Required action
In the post on Git basics below, which command copies an existing repository to a directory on your local machine?

Selected passage
Since I've started contributing to open source projects in the last few months, I've learned that I could benefit from a deeper understanding of Git, and GitHub flow. So, this week I'm starting a series of posts about the things I'm learning on my quest to become a Git and GitHub pro.
Today I'm covering the basics of creating a git repository, branches, commits, push, pull, and merge.
Before we begin, if you don't have Git installed on your computer you can click the link to find information about Git Installation. And if you haven't already, you can create an account at GitHub.com.
There are a two different situations in which you would want to create a git repository. Let's go over how to do this in the command line for each situation.
Existing Local Directory:
cd path/to/directory git init
First you change directories to the one you want to create a git repository for and then you enter
git init. This creates the git repository for the directory that you are in.
Cloning an Existing Repository
cd path/to/directory git clone <url/to/remote/repository>
Cloning is used when you want to copy an existing repository to a directory on your local machine. Again you want to switch to the directory where you want to copy the repository. Then you enter
git clone followed by the URL of the remote repository you want to clone.
In the case of
git clone, your directory is automatically connected to to remote that you copied it from. But what about
git init? In that case you need to manually add a remote.
git remote add origin <url/to/remote/repository>
git remote add accepts two arguments, whatever you want to name the remote, and the URL to the remote repository. Origin is a typically used for the name but you could choose anything. The remote is an online copy of your repository, hence the URL. IF you don't know how to create repository on GitHub and find the associated URL, click this here.
It's generally considered bad form to work directly off you master branch, so the first thing you want to do is create a feature branch.
git branch [branch-name] git checkout [branch-name]
git checkout -b [branch-name]
Option 1 tells Git to create a branch called branch-name, then
git checkout tells Git to switch to the branch called branch-name. Option 2 does both of those things in one command.
So you have your repository initialized, you're connected to a remote repository, and you're on a new branch. Now you're ready to make changes and commit those changes.
git add . git commit -m "commit message"
Before you can commit your changes you need to tell Git what you want to be in the commit. The command
git add . stages all the files that have been changed since your last commit and tells Git they should be added to the next commit. The
git commit command takes a snapshot of the code as it stands at that moment. It's important to add a descriptive commit message so other developers can get an idea of what was updated in that commit, which you do with the
To sync the remote with the local repository we use the
git push command.
If it's your first push:
git push -u [remote-name] [branch-name]
Any other push:
git push [remote-name] [branch-name]
git push accepts two arguments, the name of the remote you want to push to, and the branch you want to push. The first time you push to your remote repository, you should use the
-u option with tells git to add upstream tracking references. The
git push command will add the local commits to the remote copy of the branch.
What if our working with someone else on the same repository and you need to update your local copy with changes that someone else added to the remote copy. You can do this with
git pull [remote-name]
This will update your local directory with all of the new commits that are on the remote repository.

Records provided
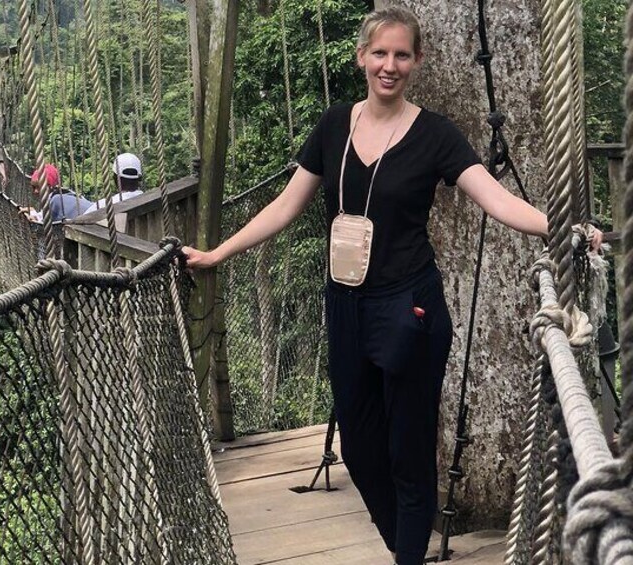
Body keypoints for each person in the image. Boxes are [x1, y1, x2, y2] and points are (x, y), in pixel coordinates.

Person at [182, 7, 601, 565]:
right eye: (380, 53)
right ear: (361, 57)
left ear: (417, 61)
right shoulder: (334, 126)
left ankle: (407, 557)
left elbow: (497, 200)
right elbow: (286, 205)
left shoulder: (435, 134)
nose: (390, 65)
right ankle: (408, 544)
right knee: (358, 449)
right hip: (345, 304)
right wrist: (217, 253)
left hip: (410, 307)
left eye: (402, 55)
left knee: (409, 453)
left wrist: (565, 225)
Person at [19, 164, 93, 223]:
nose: (35, 191)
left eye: (39, 187)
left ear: (50, 186)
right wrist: (32, 211)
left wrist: (34, 215)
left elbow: (42, 226)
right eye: (33, 187)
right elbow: (44, 216)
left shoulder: (57, 201)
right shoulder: (66, 194)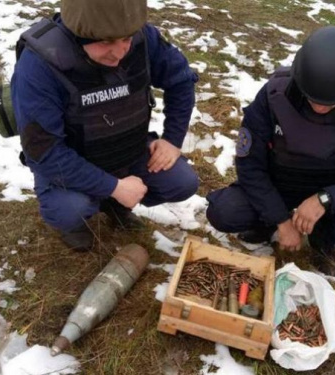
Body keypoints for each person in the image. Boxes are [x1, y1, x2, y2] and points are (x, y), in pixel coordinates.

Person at [206, 26, 335, 275]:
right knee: (224, 211)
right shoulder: (274, 95)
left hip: (332, 198)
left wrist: (327, 199)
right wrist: (280, 219)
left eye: (330, 102)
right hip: (279, 186)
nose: (319, 107)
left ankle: (323, 236)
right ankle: (266, 224)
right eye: (313, 98)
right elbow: (250, 165)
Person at [11, 0, 199, 251]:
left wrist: (173, 140)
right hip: (71, 163)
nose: (119, 52)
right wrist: (114, 187)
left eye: (126, 39)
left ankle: (114, 204)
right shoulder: (41, 64)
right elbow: (44, 152)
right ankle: (80, 219)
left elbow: (182, 81)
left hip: (127, 149)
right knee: (69, 210)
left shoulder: (143, 38)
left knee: (182, 182)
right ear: (80, 36)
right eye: (106, 42)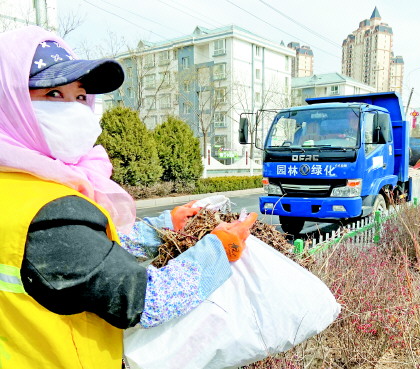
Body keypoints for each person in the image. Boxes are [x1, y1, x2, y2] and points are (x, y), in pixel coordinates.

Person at [0, 26, 257, 369]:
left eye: (79, 97)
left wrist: (165, 226)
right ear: (9, 102)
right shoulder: (48, 211)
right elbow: (145, 299)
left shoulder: (18, 186)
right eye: (53, 95)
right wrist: (222, 248)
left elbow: (79, 260)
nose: (75, 111)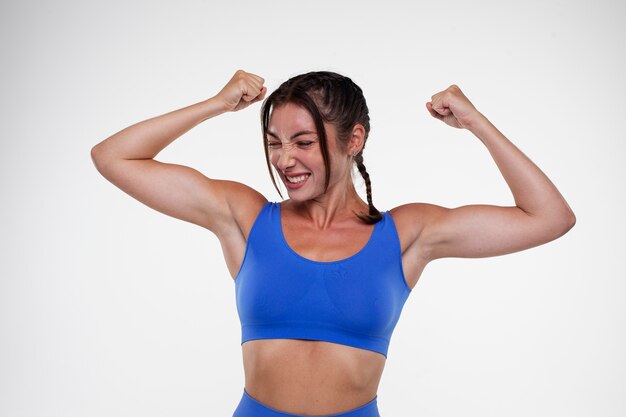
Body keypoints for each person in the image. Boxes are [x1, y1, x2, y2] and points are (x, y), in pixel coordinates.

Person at [91, 69, 576, 417]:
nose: (284, 159)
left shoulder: (408, 234)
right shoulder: (245, 217)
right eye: (274, 142)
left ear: (354, 140)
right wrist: (216, 105)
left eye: (302, 142)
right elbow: (113, 157)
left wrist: (475, 122)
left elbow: (549, 218)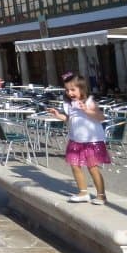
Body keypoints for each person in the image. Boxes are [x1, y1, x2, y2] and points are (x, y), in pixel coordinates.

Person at [46, 72, 110, 205]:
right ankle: (83, 192)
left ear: (82, 89)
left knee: (92, 167)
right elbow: (69, 119)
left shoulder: (89, 101)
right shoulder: (69, 104)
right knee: (75, 166)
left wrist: (87, 110)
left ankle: (101, 195)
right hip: (76, 139)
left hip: (91, 140)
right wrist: (58, 115)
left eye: (73, 89)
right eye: (67, 90)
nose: (70, 93)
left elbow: (101, 117)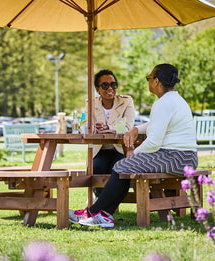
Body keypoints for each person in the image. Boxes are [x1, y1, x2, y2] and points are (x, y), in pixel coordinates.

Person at [69, 63, 198, 228]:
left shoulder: (163, 103)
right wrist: (137, 128)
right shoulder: (174, 100)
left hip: (176, 158)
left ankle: (94, 212)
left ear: (157, 81)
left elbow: (153, 142)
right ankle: (103, 215)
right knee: (124, 166)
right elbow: (156, 124)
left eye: (149, 78)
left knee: (122, 165)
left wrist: (134, 153)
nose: (148, 82)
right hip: (185, 157)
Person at [90, 69, 135, 198]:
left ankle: (105, 203)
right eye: (105, 85)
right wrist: (93, 127)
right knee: (96, 168)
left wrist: (107, 127)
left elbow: (127, 127)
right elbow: (86, 125)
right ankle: (100, 200)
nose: (110, 88)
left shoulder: (126, 101)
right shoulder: (91, 104)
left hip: (121, 149)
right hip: (100, 149)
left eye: (113, 84)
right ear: (97, 89)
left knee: (118, 168)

Completed task
git clone